▸ Description of the task:
List every line in the items below that contains the string "data". Matches must have the same case.

(Beginning of Material to process)

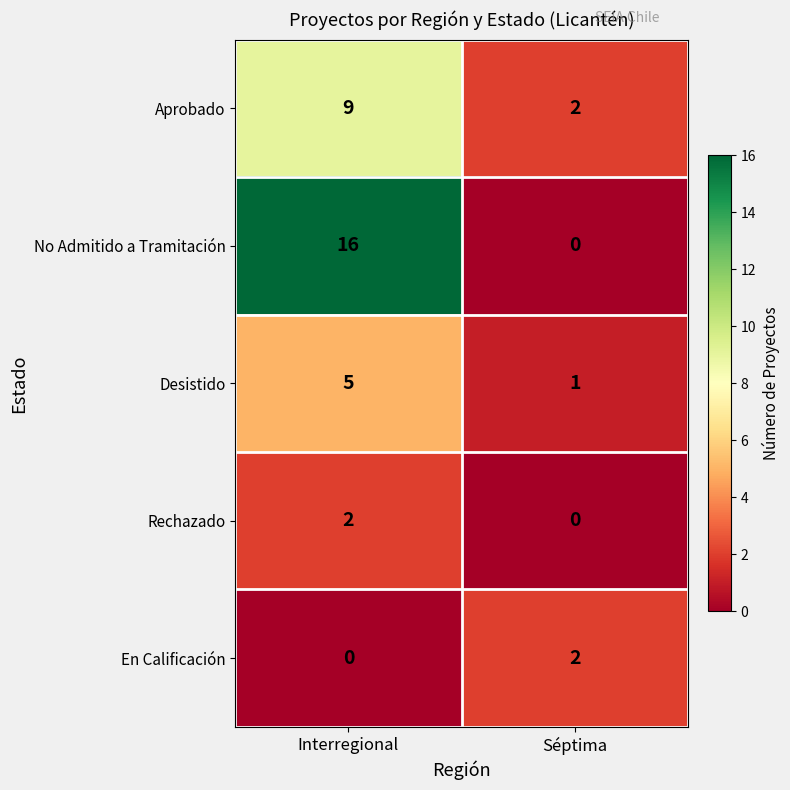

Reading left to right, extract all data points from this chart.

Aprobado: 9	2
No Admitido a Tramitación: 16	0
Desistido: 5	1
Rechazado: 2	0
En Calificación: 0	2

(End of Material to process)

▸ Solution for this task:
Reading left to right, extract all data points from this chart.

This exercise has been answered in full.